A comunidade de João era toda ministerial. Nos seus 20 capítulos originais, o evangelho, nunca chama ninguém de apóstolo. Quando fala dos discípulos quase sempre o faz no coletivo. Essa narração é das pouquíssimas nas quais se refere a dois nomes concretos: Filipe e André. São discípulos de nome e cultura estrangeira, isso é mais abertos ao povo do outro lado do lago. E o discipulado deles consiste em providenciar comida para o povo. Um deles pensa em comprar, mas Jesus mostra que a solução não é comprar e sim repartir. E aí o milagre é ter aparecido o rapazinho que tinha consigo dois pães de cevada, o pão acessível aos mais pobres (não era de trigo) e dois peixes, provavelmente secos (estavam no deserto).
Quando hoje penso nas juventudes e adolescentes que estão se organizando por vacina no braço e comida na mesa, penso nesse menino ou rapazinho que o evangelho disse que pôs à disposição de Jesus os cinco pães e dois peixes. (Uma tradição francesa retomada no Maranhão diz que esse adolescente era São Marçal, do qual historicamente, ninguém sabe nada).
Em todo o evangelho de João, é a única vez na qual se diz que Jesus fez eucaristia (usa o verbo em grego: dar graças). Quando conta a última ceia, o quarto evangelho não utiliza esse termo e substitui o relato da instituição da ceia pelo lava-pés. Talvez o evangelho queira se distanciar de um ritualismo litúrgico que mesmo na Igreja do final do primeiro século ainda reproduz o mesmo espírito dos cultos do templo judaico ou da religião imperial romana. O certo é que, de acordo com esse texto: “Jesus tomou os pães, pronunciou a eucaristia (deu graças), distribuiu os pães aos que estavam sentados, tanto quanto eles e elas queriam” (Jo 6, 11).
É sempre bom nos questionarmos se as eucaristias que celebramos têm esse teor e essa preocupação da partilha! O evangelho de João só reconhece como Páscoa aquela que ajudar o povo faminto a se fortalecer na sua caminhada libertadora. Para nós, algo como a Campanha da Fraternidade Ecumênica não é acidental. Não pode ser cereja posta no bolo da Quaresma e da Páscoa. A CFE não é algo que pode ou não pode acontecer. São ações de solidariedade como a CFE que dão a nossas celebrações sua veracidade evangélica e pascal. Que pena que, no decorrer dos tempos, a celebração da ceia de Jesus perdeu o seu caráter de refeição e se tornou culto sacrificial.

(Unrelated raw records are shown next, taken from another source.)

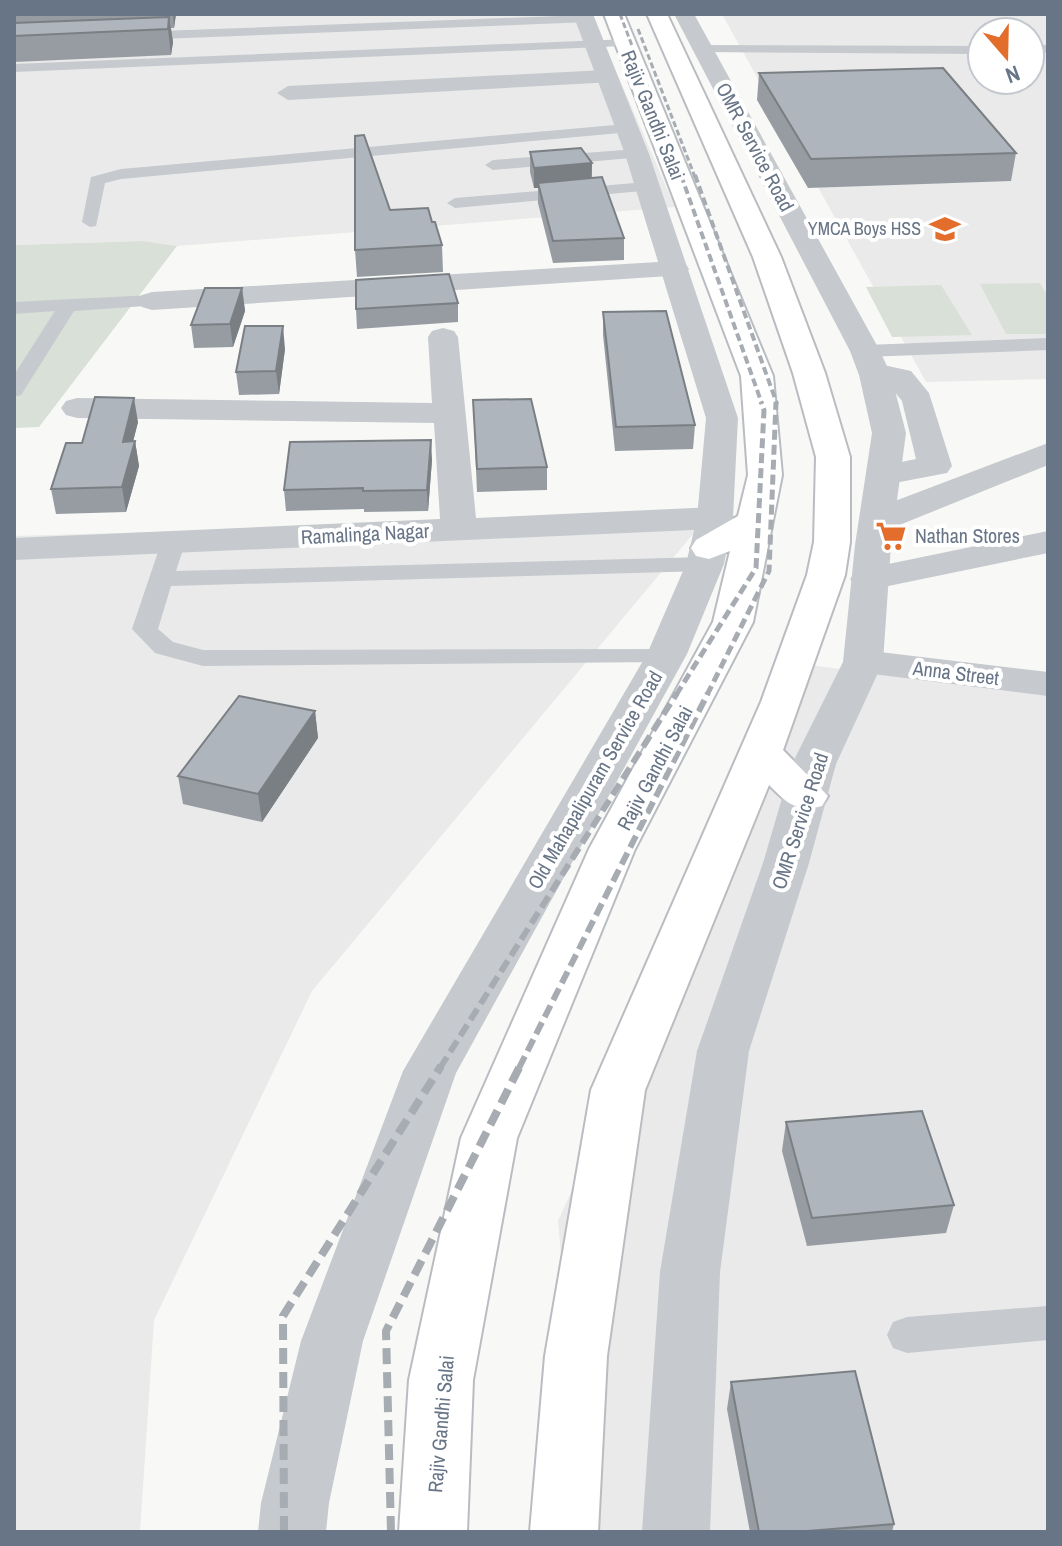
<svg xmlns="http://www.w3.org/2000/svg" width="1062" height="1546" font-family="'Archivo Narrow',sans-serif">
<rect width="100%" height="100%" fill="#f8f9f6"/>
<path fill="#e9eae9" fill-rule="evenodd" d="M14,14H591L675,207L177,246L143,241L14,245Z
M722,14H1048V379L926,382ZM982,32H1030V80H982Z
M708,516L312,991L154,1320L140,1532H14V536Z
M809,665L1048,695V1532H586L558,1221Z"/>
<path fill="#d9e0d7" d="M143,241L177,246L39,427L14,428V245Z
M1040,283L1048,297V334H1006L980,284Z
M941,285L972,335L892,337L866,287Z"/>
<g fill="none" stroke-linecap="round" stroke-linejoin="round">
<g stroke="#b9bcc1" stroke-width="4">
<path id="primary" d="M604,14H624L773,376L782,475L753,622L635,849L517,1138L473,1380L467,1532H399L409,1380L461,1138L589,849L713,622L730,551L709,559L696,556L691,548L696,540L738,516L748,475L741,376Z
M647,14H667L781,257L825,373L850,457V542L845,575L783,750L828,796L822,806C796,813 787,803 769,785L645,1090L607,1356L598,1532H530L545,1356L591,1090L761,702L807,575L814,542L816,457L793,373L753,257Z"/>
</g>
<path fill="#c6c9cd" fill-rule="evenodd" d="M585,15L591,19L590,22L134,40L127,36L134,32Z
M629,39V45L624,46L14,72V64Z
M702,45L982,46V54L697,52V46Z
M1030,45H1048V53H1030Z
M626,124L634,129L631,132L121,179L105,183L96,226L90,227L82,222L91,177L121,169Z
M637,149L645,154L643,157L493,170L485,165L493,160Z
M647,182L653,184V190L455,208L447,203L455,198Z
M152,295L159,297V305L74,311L21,395L14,397V375L55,311L14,314V302Z
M1048,338V350L865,357L855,351L865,345Z
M173,536L185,543L176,571L705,557L717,564L705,571L171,586L158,629L173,642L203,650L676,649L680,654L676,659L667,662L203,666L155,653L132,629L161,543Z
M1048,1306V1340L907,1353L893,1348L887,1335L893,1322L907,1317Z"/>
<path fill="#c6c9cd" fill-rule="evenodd" d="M605,70L613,72L616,77L613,82L288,100L277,93L288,86Z
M675,261L685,263L689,269L685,275L152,310L142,307L137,301L142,295L152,292Z
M443,328L454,331L458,337L476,518L715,507L728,510L733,518L728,526L715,529L14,560V538L440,519L434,423L77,418L66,415L61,408L66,401L77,398L432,403L428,337L432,331Z
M874,363L911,371L929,393L952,466L947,473L884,485L872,482L867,475L872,468L916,459L902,401L889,385L863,379L858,372L863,365Z
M1048,443V465L892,528L879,531L866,528L861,520L866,512Z
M1048,531V553L869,590L856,587L850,579L856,571L869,568Z
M863,650L1048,672V696L849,671L843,662L849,653Z"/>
<path fill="#c6c9cd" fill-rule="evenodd" d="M573,14H593L649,154L738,418L733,518L724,564L687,654L456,1073L363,1341L329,1503L326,1532H258L261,1503L301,1341L403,1071L647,654L686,564L697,518L706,418L625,154Z
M674,14H694L880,351L891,375L906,433L891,545L883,662L836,764L809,863L749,1051L720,1272L710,1532H642L660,1272L697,1051L763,863L792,764L843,662L855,545L872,433L859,375L850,351Z"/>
<use href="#primary" fill="#fff" fill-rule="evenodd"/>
<path stroke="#a7abb2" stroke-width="3" stroke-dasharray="6 3" stroke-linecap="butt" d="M620,14L682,177
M638,29L695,177"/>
<path stroke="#a7abb2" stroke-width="4" stroke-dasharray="8 4" stroke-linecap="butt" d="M681,175L762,404
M695,175L777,404"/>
<path stroke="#a7abb2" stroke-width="5" stroke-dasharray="10 5" stroke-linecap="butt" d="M676,695L756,568L764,410L761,402
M707,695L769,571L776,402"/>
<path stroke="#a7abb2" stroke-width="6" stroke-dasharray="13 6" stroke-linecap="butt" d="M440,1068L677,693
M519,1068L708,693"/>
<path stroke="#a7abb2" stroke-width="8" stroke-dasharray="16 8" stroke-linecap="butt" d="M284,1532L283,1316L441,1066
M391,1532L386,1331L520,1066"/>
</g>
<path fill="#969ca2" d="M14,14H176L174,28H171L173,42L171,55L14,62Z
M759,73L1016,153L1011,181L808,188L757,100Z
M530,152L592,163V178L624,238V260L553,263L538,203V188H534L530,172Z
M390,210L432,222L442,245L443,272L357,277L355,250Z
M242,288L245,311L233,347L194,348L191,325Z
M458,303V322L357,329L356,309Z
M603,312L695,425L693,449L615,451L603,335Z
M285,349L279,394L239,395L236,372Z
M473,400L547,467V490L477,492Z
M138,422L133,441H135L139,466L126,512L56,514L51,489L82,443Z
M432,460L428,511L364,512V509L286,511L284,490Z
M315,711L318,738L262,822L183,804L178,776Z
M786,1122L954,1205L946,1233L807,1246L782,1151Z
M731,1382L894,1524L892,1532H750L727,1409Z"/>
<path fill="#7a7f84" d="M173,14H176L174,28Z
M169,17L173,42L171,55L168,29Z
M592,163L591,184L538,183V188H534V168Z
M242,288L245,311L233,347L230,324Z
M283,326L285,349L279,394L276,371Z
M134,398L138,422L127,466L123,442Z
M431,440L432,460L428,511L427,490Z
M135,441L139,466L126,512L122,487Z
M315,711L318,738L262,822L258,794Z"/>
<path fill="#afb5bc" stroke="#7a7f84" stroke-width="2" d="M169,17L168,29L14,36V23Z
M943,68L1016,153L811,159L759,73Z
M364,135L390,210L428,208L432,222H435L442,245L355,250V136Z
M581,148L592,163L534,168L530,152Z
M602,177L624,238L553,241L538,183Z
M449,274L458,303L356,309V280Z
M205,288H242L230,324L191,325Z
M666,311L695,425L616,427L603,312Z
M245,326H283L276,371L236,372Z
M95,397L134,398L123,442L135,441L122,487L51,489L66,443H82Z
M531,399L547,467L477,469L473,400Z
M431,440L427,490L363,491V488L284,490L290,442Z
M239,696L315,711L258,794L178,776Z
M922,1111L954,1205L812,1218L786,1122Z
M855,1371L894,1524L795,1532H759L731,1382Z"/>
<defs>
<g id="school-bare" transform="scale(2.4)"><path d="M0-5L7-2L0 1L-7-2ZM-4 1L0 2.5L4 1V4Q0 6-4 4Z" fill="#e36e2c" stroke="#fff" stroke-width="2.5" paint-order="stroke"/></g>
<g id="supermarket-bare" transform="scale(2.4)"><path d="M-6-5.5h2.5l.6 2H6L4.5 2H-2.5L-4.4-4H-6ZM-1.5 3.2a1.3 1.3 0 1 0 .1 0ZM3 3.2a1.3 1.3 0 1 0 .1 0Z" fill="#e36e2c" stroke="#fff" stroke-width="2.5" paint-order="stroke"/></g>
</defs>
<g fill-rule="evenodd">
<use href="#school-bare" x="945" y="229"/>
<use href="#supermarket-bare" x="891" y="536"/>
</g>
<g text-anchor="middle" stroke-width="8" stroke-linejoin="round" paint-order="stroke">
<g font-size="18" fill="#687587" stroke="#fff" text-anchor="end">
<text x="921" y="235">YMCA Boys HSS</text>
</g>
<g font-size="20" fill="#687587" stroke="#fff">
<text transform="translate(653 115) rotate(68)" y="7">Rajiv Gandhi Salai</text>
<text transform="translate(755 147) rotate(62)" y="7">OMR Service Road</text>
<text transform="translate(365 534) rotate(-3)" y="7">Ramalinga Nagar</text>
<text transform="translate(956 673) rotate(7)" y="7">Anna Street</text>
<text transform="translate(655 768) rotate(-62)" y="7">Rajiv Gandhi Salai</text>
<text transform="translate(595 780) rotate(-60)" y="7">Old Mahapalipuram Service Road</text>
<text transform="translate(800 821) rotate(-72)" y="7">OMR Service Road</text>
<text transform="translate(441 1424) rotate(-85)" y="7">Rajiv Gandhi Salai</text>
</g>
<g font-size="20" fill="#687587" stroke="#fff" text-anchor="start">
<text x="915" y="543">Nathan Stores</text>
</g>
</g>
<rect width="1062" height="1546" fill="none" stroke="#687587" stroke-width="32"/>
<g transform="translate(1006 56) rotate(160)"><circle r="38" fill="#ffffff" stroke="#c3c8cf" stroke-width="2"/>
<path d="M0-6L14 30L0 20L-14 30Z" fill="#e36e2c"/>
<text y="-12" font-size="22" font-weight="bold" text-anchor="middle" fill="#687587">N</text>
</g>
</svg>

É preciso novamente hoje fazer como Jesus: no lugar de ir à Páscoa do templo, fazer Páscoa no deserto, com a multidão de pessoas excluídas ou ignoradas (na prática, deserdadas) pela sociedade dominante, mas também por muitos pastores e grupos de Igreja, esses que agora preparam para, logo que for possível, depois do intervalo desse papa diferente, retomarem a volta à grande disciplina e à idolatria da “Páscoa dos Judaizantes de hoje”.
Na América Latina e Caribe, essa Páscoa no deserto é lembrada pela geração de jovens que em Cuba nos anos 1950 deram a vida para que o povo seja livre e fizeram de Cuba o primeiro território livre das Américas, como diz o cartaz no aeroporto para todos e todas que ali chegam. Toda a América Latina espera que nossas Igrejas escolham se vão continuar com a Páscoa dos Judaizantes vendidos ao império ou se ousamos celebrar juntos a Páscoa da partilha no deserto do mundo atual.